[Collected data]
****************************************
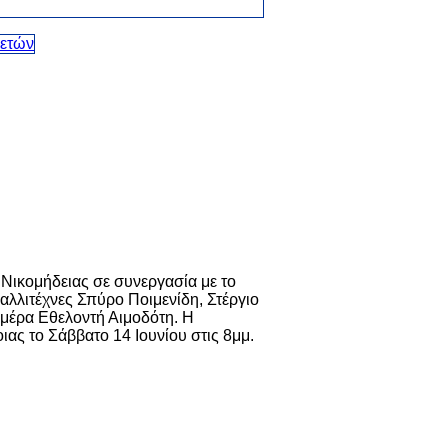
Νικομήδειας σε συνεργασία με το
αλλιτέχνες Σπύρο Ποιμενίδη, Στέργιο
μέρα Εθελοντή Αιμοδότη. Η
ας το Σάββατο 14 Ιουνίου στις 8μμ.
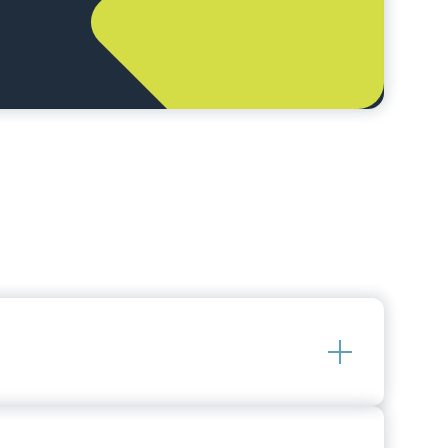
Sie da, wenn einmal „der Hut brennt“. Für das
MINI-Umfang telefonisch oder per E-Mail im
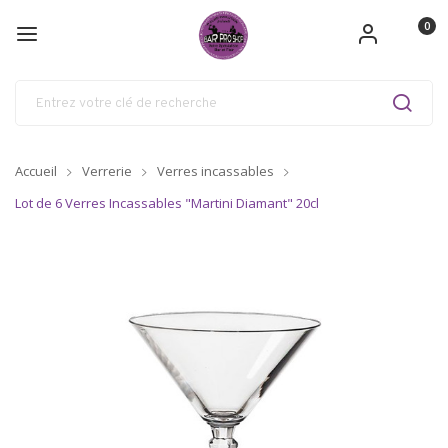
0
Accueil
Verrerie
Verres incassables
Lot de 6 Verres Incassables "Martini Diamant" 20cl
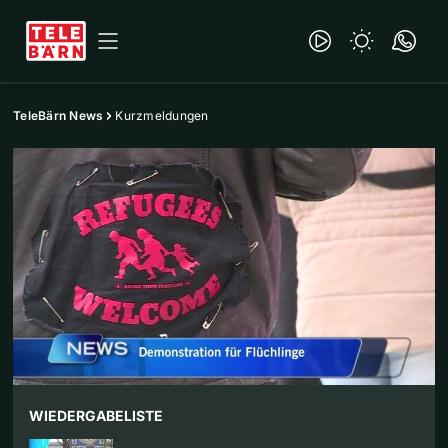
TeleBärn News
Kurzmeldungen
WIEDERGABELISTE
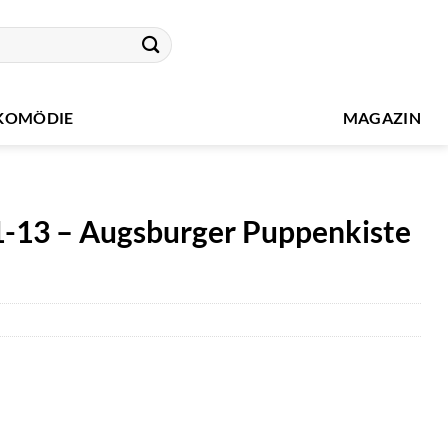
KOMÖDIE
MAGAZIN
 1-13 – Augsburger Puppenkiste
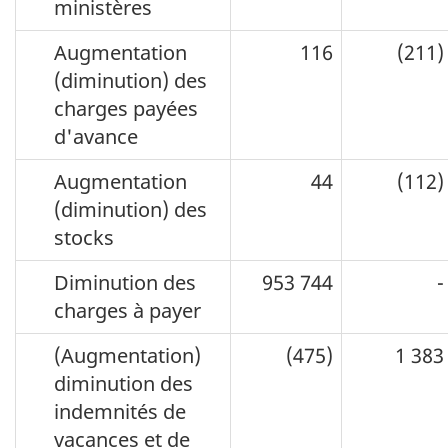
ministères
Augmentation
116
(211)
(diminution) des
charges payées
d'avance
Augmentation
44
(112)
(diminution) des
stocks
Diminution des
953 744
-
charges à payer
(Augmentation)
(475)
1 383
diminution des
indemnités de
vacances et de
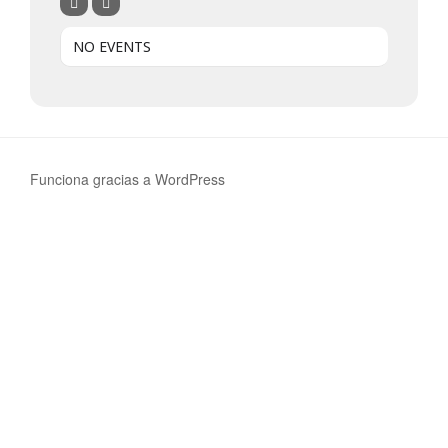
NO EVENTS
Funciona gracias a WordPress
****************************************
■ **Assignment**:
Filter the preceding entries down to the lines with "Verres".

■ **Written solution**:
Verres incassables
Lot de 6 Verres Incassables "Martini Diamant" 20cl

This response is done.